Following strong opposition by NRA members reaching out to their lawmakers, House Bill 1091, to ban private transfers and make it harder to obtain a FOID, and House Bill 1092, to expand Illinois’ program of suspending Second Amendment rights without due process, have been re-referred to the House Rules Committee. The House Judiciary Committee previously heard these bills last week with very little notice.
House Amendment 1 to House Bill 1091, deceptively called the “Fix the FOID Act,” criminalizes private transfers of firearms from one FOID holder to another FOID holder, requires fingerprints for both new FOID applications and renewals, doubles the application fee of a FOID to $20 while halving the duration to five years, and increases the processing time for a FOID, among other things. These proposals make it more expensive and difficult for law-abiding citizens to exercise their Second Amendment rights, while adding nothing of investigative value for law-enforcement. Current Illinois law already only allows FOID holders to conduct private transfers of firearms to other FOID holders, and state police already do background checks on FOID applicants.

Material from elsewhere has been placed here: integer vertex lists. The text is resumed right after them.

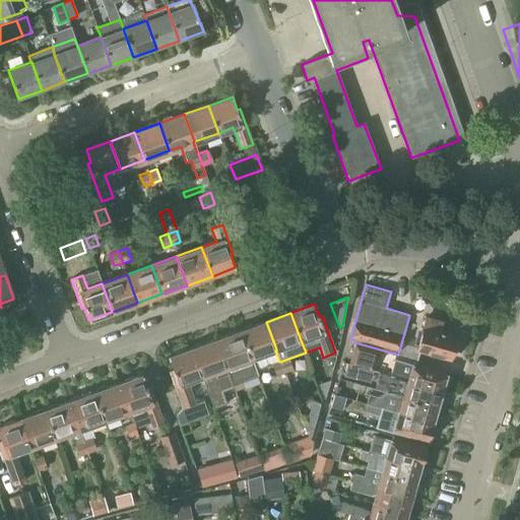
[(450,360),(456,335),(439,330),(441,322),(426,318),(416,349),(450,360)]
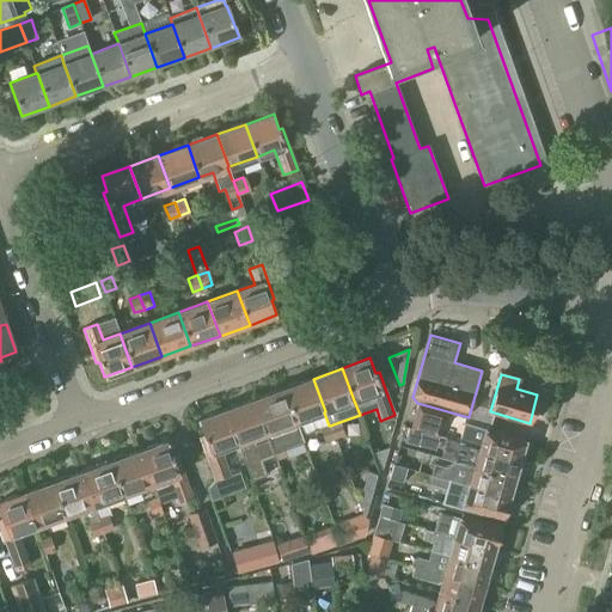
[(324,412),(325,411),(313,379),(283,389),(295,422),(324,412)]
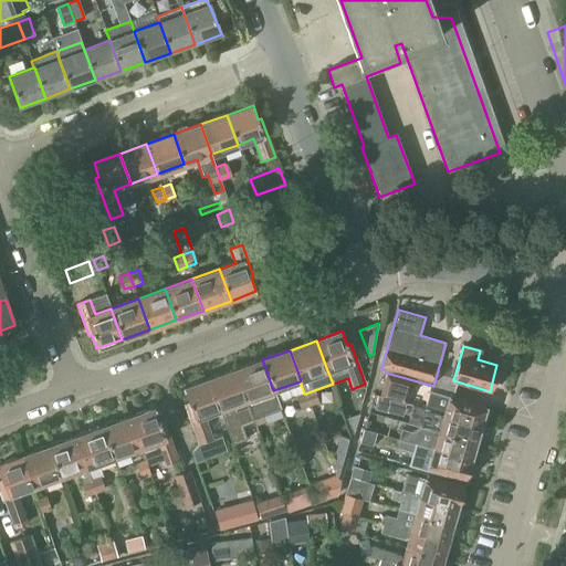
[(247,400),(273,390),(262,359),(236,369),(247,400)]
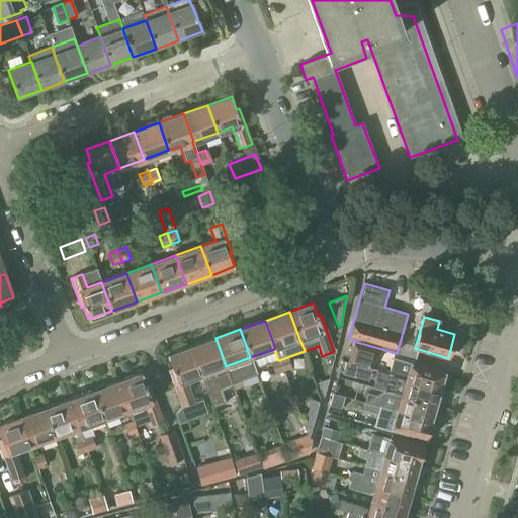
[(201,375),(226,366),(216,338),(191,347),(201,375)]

House Amendment 1 to House Bill 1092 widens the definition of “family members” who can petition for an order that will cause an individual to have their constitutional right suspended, and their property seized. These “Firearm Restraining Orders” are issued following baseless accusations, and without a hearing or other opportunity for the respondent to be heard in court. This bill also expands the items to be seized, to include ammunition as well as firearm parts. This law attacking the right to due process should be repealed, not expanded.
A person subject to a suspension of a Constitutional right should be entitled to high evidentiary standards, an opportunity to be heard, and the right to face his or her accusers. Civil liberties advocates from across the political spectrum have expressed concerns about these “red flag” schemes and how the procedure may lead to abuses of the process, due to insufficient due process protections.